Kurra, Pinnamaneni, Reed, and BuddyUp’s development were all supported by the Haverford Innovation Program’s (HIP) Summer Incubator this year. Every summer, HIP supports two to three teams of students or recent alums each year and provides the necessary financial backing, resources, and mentorship required to tackle a problem or need of their choosing. Through the incubator, the team developed several app prototypes and returned to campus to gather feedback from current students.
“We had three different versions that we asked people to try,” says Pinnamaneni. “We presented them with several tasks and asked them how they would go about it. That feedback helped inform our designs.”
In its current iteration, BuddyUp allows users to share both ideas and concrete plans, says Pinnamaneni. It also includes multiple layers of visibility so users can make those plans available to immediate friends or broader social networks, like friends of friends. It differs from existing platforms like Meetup, Lynkr, and UNBLND, he says, because it’s genuinely focused on developing connections for college students through mutual interests in specific experiences.
Kurra says he first got the idea for the app when he returned to campus after a COVID-prompted gap year. With venues open again, he was very interested in seeing Canadian indie pop band Peach Pit perform in Philadelphia but couldn’t find anyone to go with him.
“The band is a little niche, so none of my friends were all that interested in going,” he recalls. “I didn’t want to go alone, so I didn’t go. But the next morning, I saw an Instagram post from a mutual friend from Haverford who did go. Maybe we could have buddied up and gone together. That would have been a nice possibility.”

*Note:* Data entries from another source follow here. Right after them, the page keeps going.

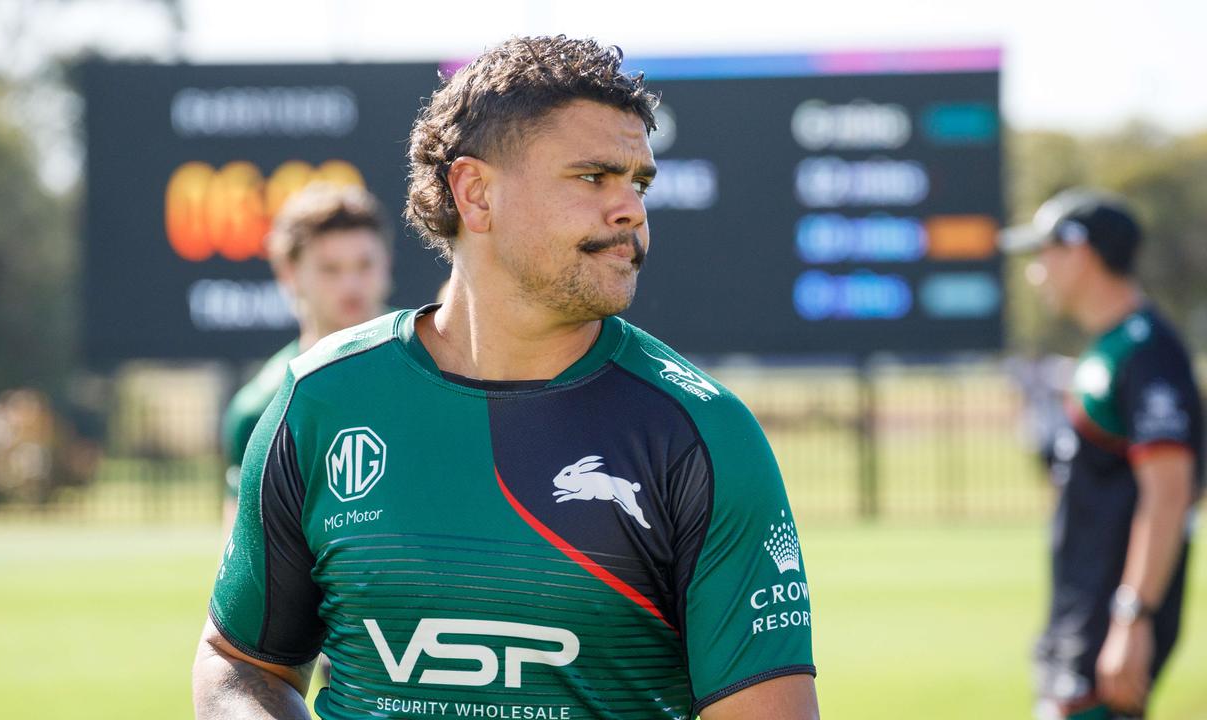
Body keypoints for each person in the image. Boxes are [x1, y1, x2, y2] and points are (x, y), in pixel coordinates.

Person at [193, 35, 818, 719]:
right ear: (476, 193)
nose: (631, 209)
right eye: (592, 177)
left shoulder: (703, 433)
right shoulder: (320, 401)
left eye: (638, 183)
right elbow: (240, 665)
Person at [1002, 188, 1203, 719]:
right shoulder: (1107, 349)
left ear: (1080, 251)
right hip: (1080, 623)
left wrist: (1131, 618)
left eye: (1044, 254)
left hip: (1104, 630)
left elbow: (1171, 494)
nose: (1036, 271)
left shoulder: (1147, 351)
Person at [219, 183, 393, 530]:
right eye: (330, 269)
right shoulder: (261, 408)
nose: (351, 285)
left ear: (387, 263)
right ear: (288, 273)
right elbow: (246, 552)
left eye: (364, 264)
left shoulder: (438, 359)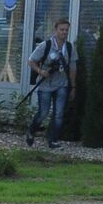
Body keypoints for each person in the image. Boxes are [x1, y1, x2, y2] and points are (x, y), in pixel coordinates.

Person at [27, 19, 75, 149]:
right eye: (62, 29)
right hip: (46, 84)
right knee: (43, 112)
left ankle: (52, 140)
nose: (64, 32)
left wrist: (73, 87)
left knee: (59, 113)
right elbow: (31, 61)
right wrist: (40, 71)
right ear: (55, 30)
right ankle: (31, 130)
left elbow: (72, 68)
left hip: (62, 84)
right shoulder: (46, 45)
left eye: (66, 30)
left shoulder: (69, 47)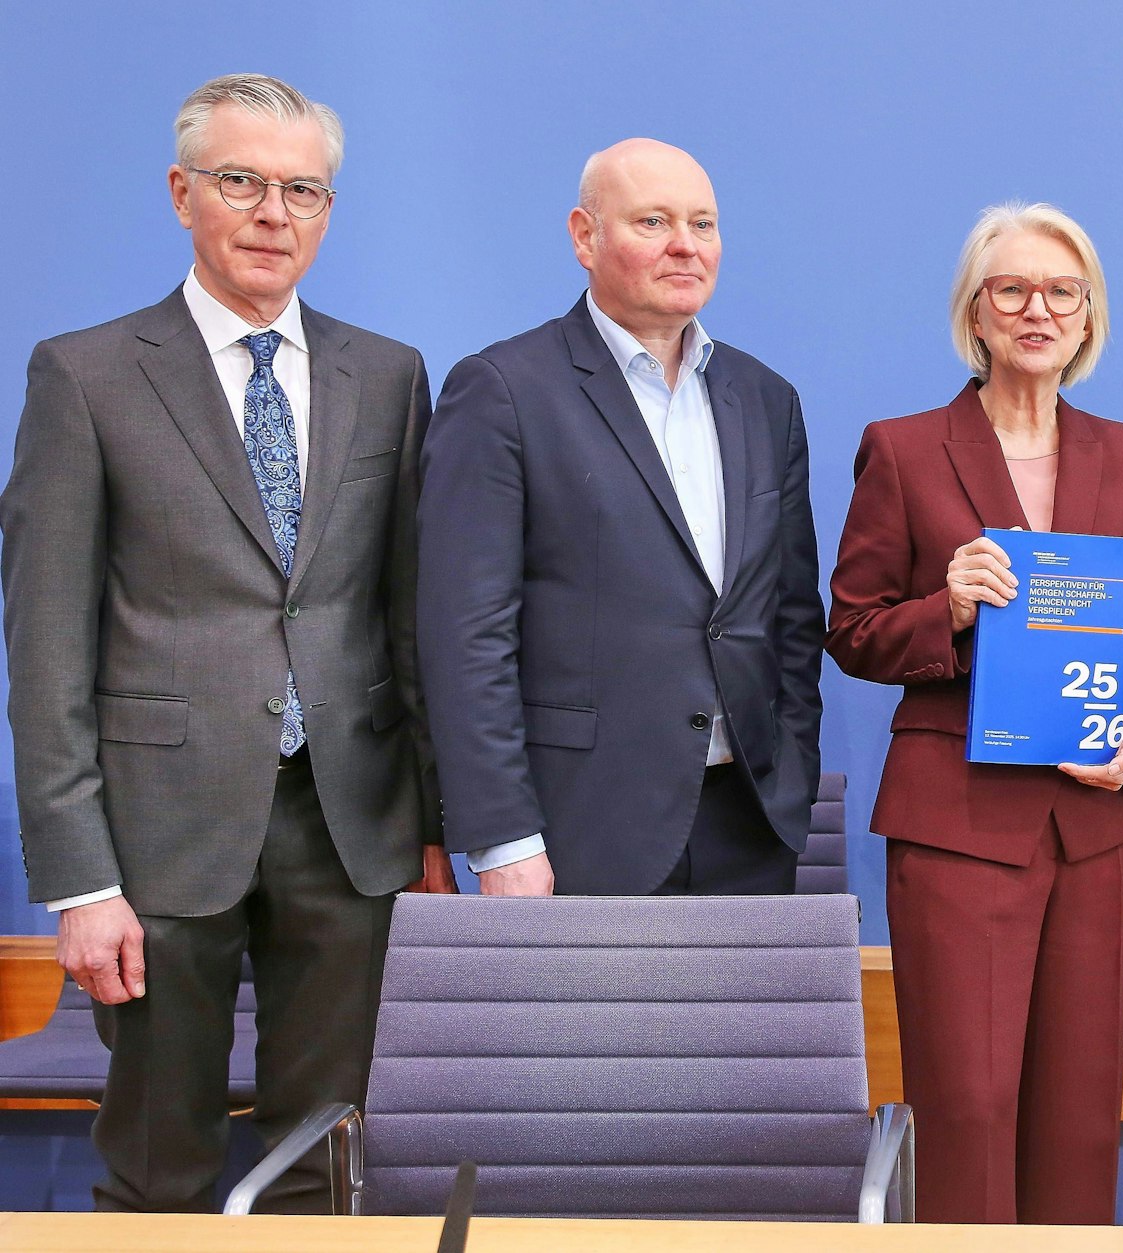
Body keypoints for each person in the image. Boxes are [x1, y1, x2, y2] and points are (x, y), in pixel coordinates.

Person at [0, 73, 450, 1212]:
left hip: (350, 823)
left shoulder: (389, 375)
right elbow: (45, 645)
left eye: (303, 190)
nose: (272, 213)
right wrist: (80, 880)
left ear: (328, 210)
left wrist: (435, 825)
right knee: (159, 1168)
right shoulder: (86, 374)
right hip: (158, 834)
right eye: (241, 181)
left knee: (324, 1166)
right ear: (181, 193)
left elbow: (410, 619)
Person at [825, 202, 1123, 1225]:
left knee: (1078, 1114)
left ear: (1087, 317)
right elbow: (851, 629)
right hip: (958, 823)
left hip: (1097, 823)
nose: (1038, 309)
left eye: (1062, 291)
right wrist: (943, 607)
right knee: (969, 1108)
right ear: (975, 313)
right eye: (1013, 289)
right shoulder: (902, 449)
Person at [418, 139, 823, 897]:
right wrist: (502, 835)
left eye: (703, 224)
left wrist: (791, 780)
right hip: (577, 831)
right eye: (653, 221)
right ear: (585, 237)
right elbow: (466, 634)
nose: (685, 245)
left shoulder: (767, 399)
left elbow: (793, 617)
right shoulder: (503, 390)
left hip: (750, 827)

What’s worse, Kurra says, is that said mutual friend snagged a photo with Peach Pit’s lead singer after the show.
Beyond concerts, BuddyUp offers potential friends the opportunity to try new restaurants or, as a video on BuddyUp’s Instagram suggests, set up a watch party for the final match of the Copa America soccer tournament. In addition, Pinnamaneni says, the team sees opportunities for college students, always looking to save money, to minimize costs during the academic year. For instance, he says, BuddyUp could be used to carpool or rideshare for trips to the airport during fall and spring break.
For now, BuddyUp is in the first phase of its implementation and will remain available only to those with a .edu email address, much like Facebook in its earliest days. It has become Kurra’s full-time interest while Pinnamaneni (on a gap semester working on BuddyUp full-time) and Reed complete their graduate studies in computer science at the University of Pennsylvania. Haverford students are currently testing it while the team continues to think about scaling it to accommodate larger campuses across the country.
Haverford students are currently testing it while the team continues to think about scaling it to accommodate larger campuses across the country.